++++ Information shown

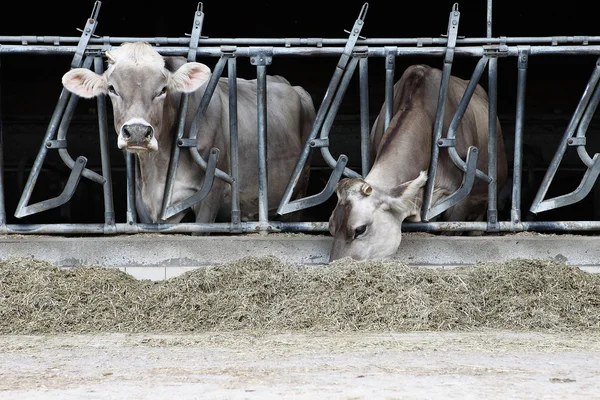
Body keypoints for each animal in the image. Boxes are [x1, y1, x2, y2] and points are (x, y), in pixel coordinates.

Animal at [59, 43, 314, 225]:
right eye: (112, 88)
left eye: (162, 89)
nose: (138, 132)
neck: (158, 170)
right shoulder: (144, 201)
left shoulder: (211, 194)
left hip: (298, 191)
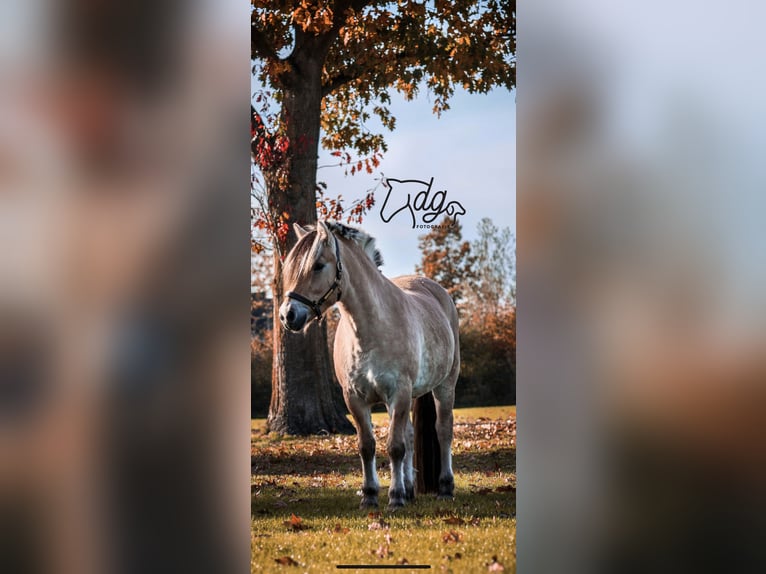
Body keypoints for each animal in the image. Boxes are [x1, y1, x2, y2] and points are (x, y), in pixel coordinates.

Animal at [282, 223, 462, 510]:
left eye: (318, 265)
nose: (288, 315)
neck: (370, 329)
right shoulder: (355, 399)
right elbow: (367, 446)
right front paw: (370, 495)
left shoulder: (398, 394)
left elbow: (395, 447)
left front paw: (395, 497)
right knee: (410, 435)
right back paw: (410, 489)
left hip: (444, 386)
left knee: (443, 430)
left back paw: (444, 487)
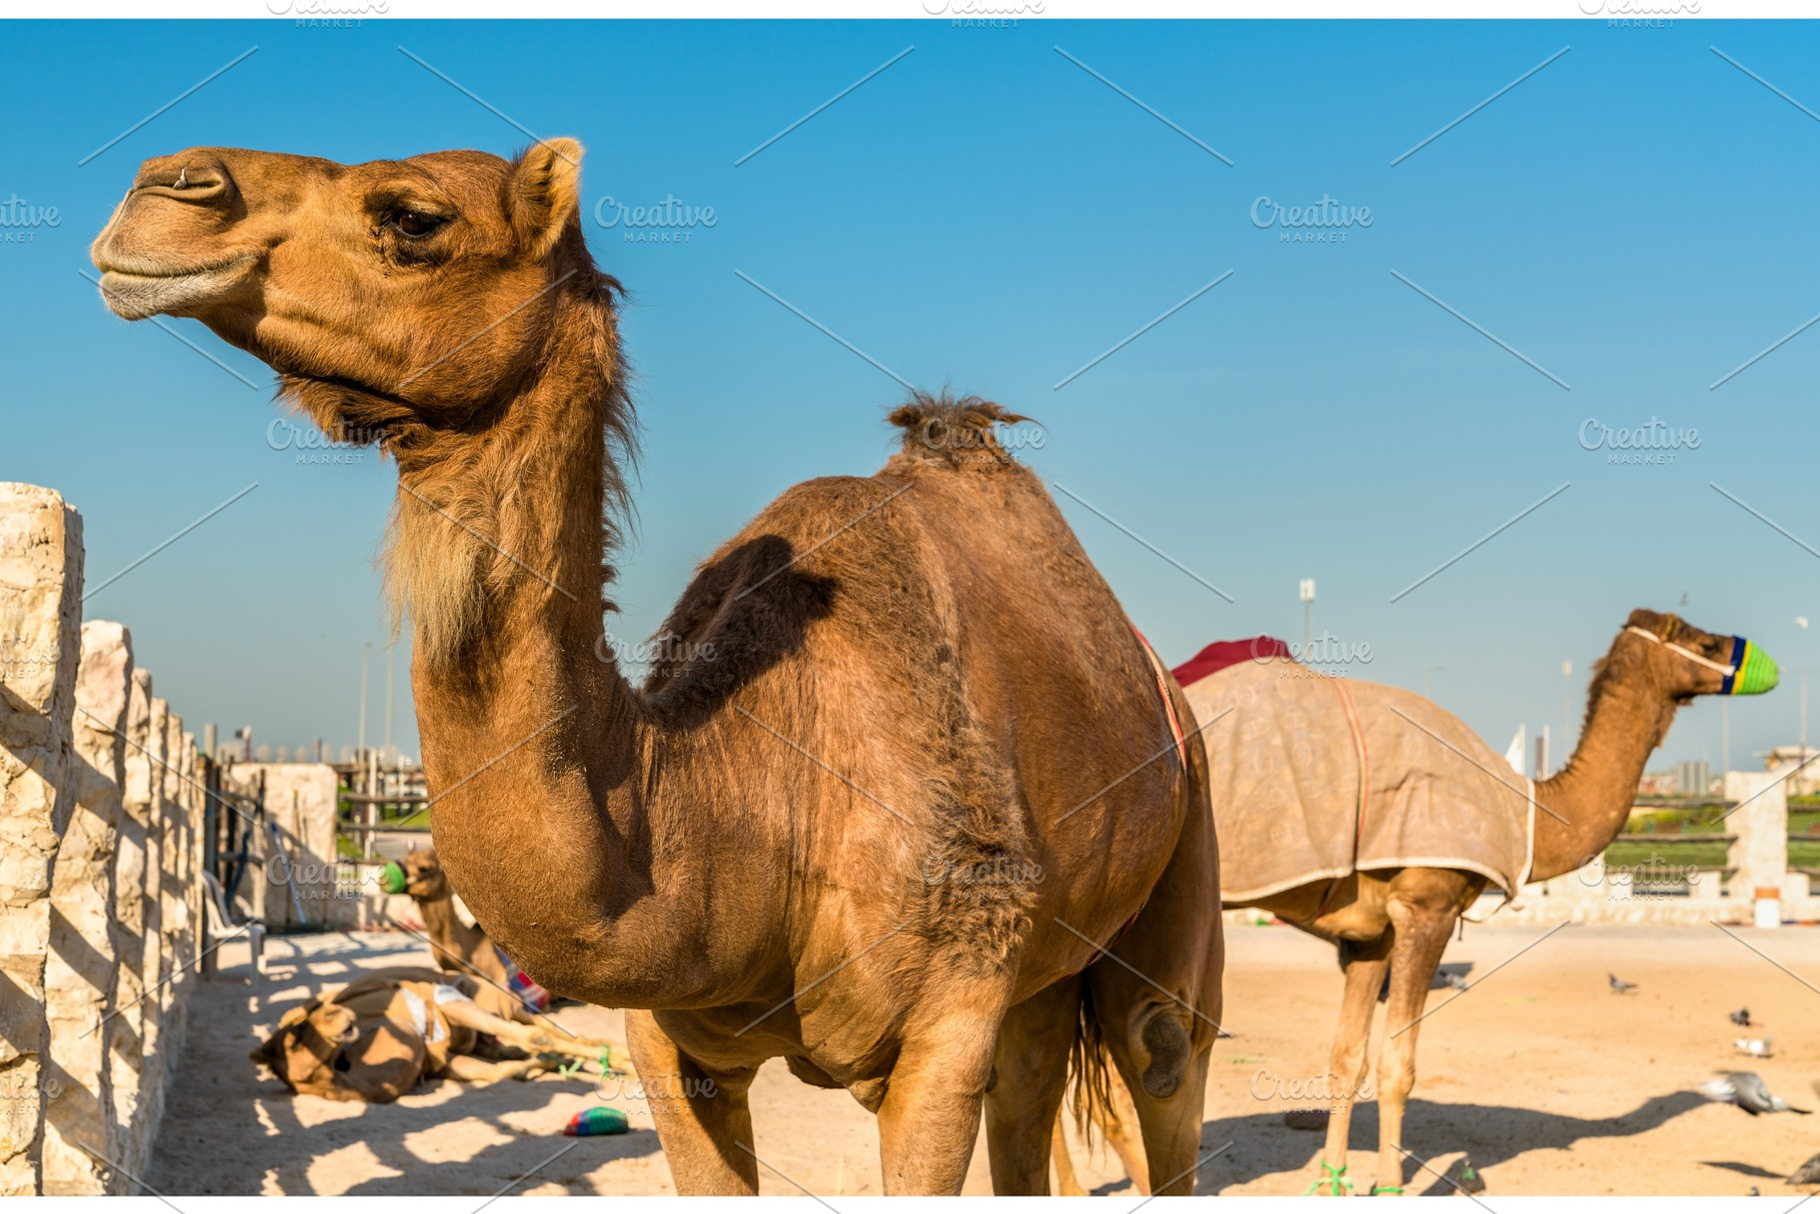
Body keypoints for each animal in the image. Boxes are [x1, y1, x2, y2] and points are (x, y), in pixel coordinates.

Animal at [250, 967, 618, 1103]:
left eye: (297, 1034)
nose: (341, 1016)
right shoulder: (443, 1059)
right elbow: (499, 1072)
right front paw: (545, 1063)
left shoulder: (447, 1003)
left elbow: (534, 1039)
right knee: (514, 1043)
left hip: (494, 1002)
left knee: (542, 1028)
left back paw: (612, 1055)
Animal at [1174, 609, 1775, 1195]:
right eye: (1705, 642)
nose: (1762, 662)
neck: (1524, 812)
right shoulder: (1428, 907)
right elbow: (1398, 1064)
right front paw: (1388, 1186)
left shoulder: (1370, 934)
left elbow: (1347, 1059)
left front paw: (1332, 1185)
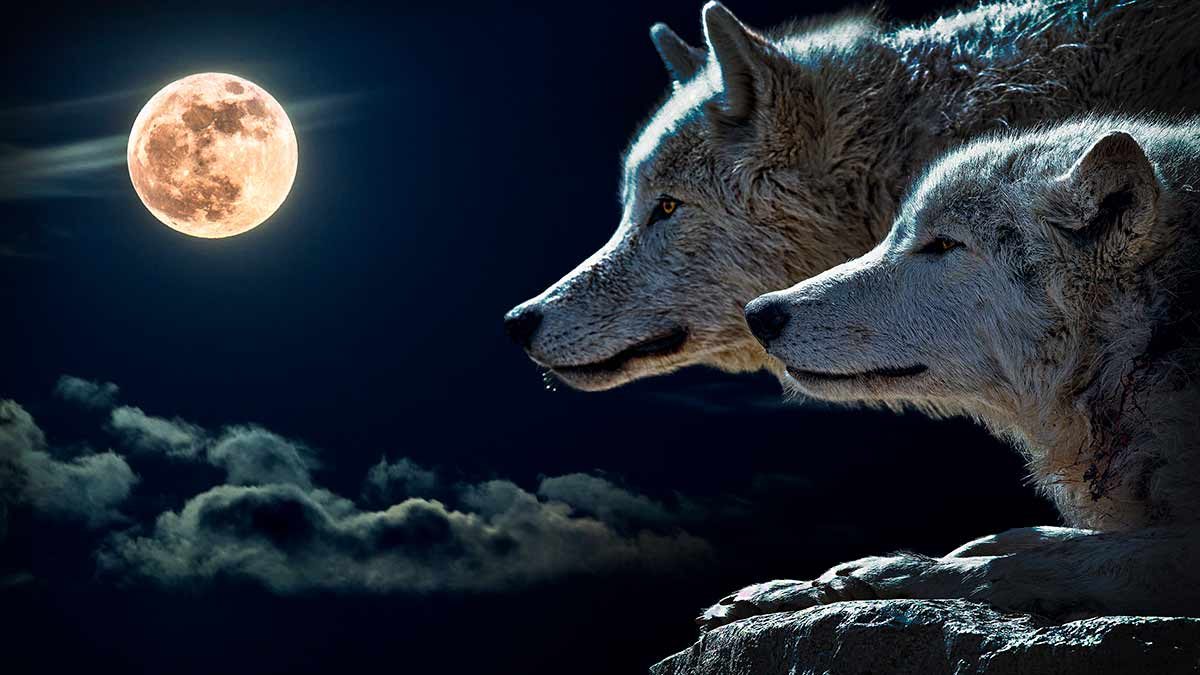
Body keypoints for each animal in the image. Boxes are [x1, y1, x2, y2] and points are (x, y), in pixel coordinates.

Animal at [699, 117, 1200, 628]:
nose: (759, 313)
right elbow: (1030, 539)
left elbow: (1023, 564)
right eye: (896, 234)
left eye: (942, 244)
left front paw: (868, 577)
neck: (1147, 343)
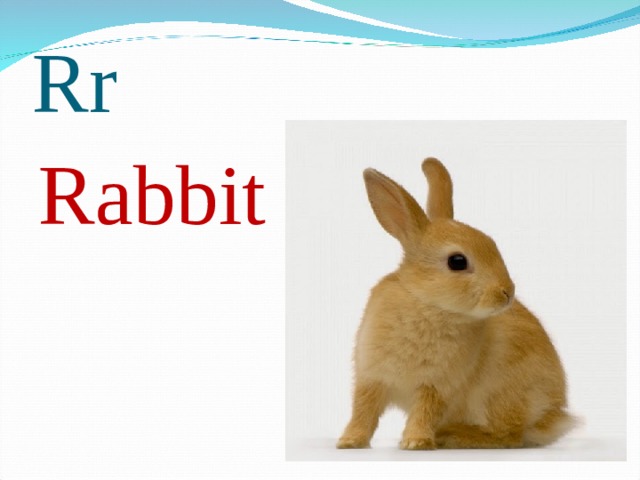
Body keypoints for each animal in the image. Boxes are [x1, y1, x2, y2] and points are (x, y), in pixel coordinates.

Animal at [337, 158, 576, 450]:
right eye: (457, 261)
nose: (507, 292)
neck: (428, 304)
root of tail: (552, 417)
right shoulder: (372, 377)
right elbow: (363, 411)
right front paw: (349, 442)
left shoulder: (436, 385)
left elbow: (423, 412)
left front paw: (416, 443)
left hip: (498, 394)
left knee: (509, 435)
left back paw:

++++++++

Work order –
Report all lines of the data that include the word "shoulder".

Your response –
right shoulder: (144, 201)
left shoulder: (211, 194)
right shoulder: (355, 399)
left shoulder: (398, 394)
right shoulder: (443, 1059)
left shoulder: (447, 1003)
right shoulder: (1428, 907)
left shoulder: (1370, 934)
right shoulder: (372, 377)
left shoulder: (436, 385)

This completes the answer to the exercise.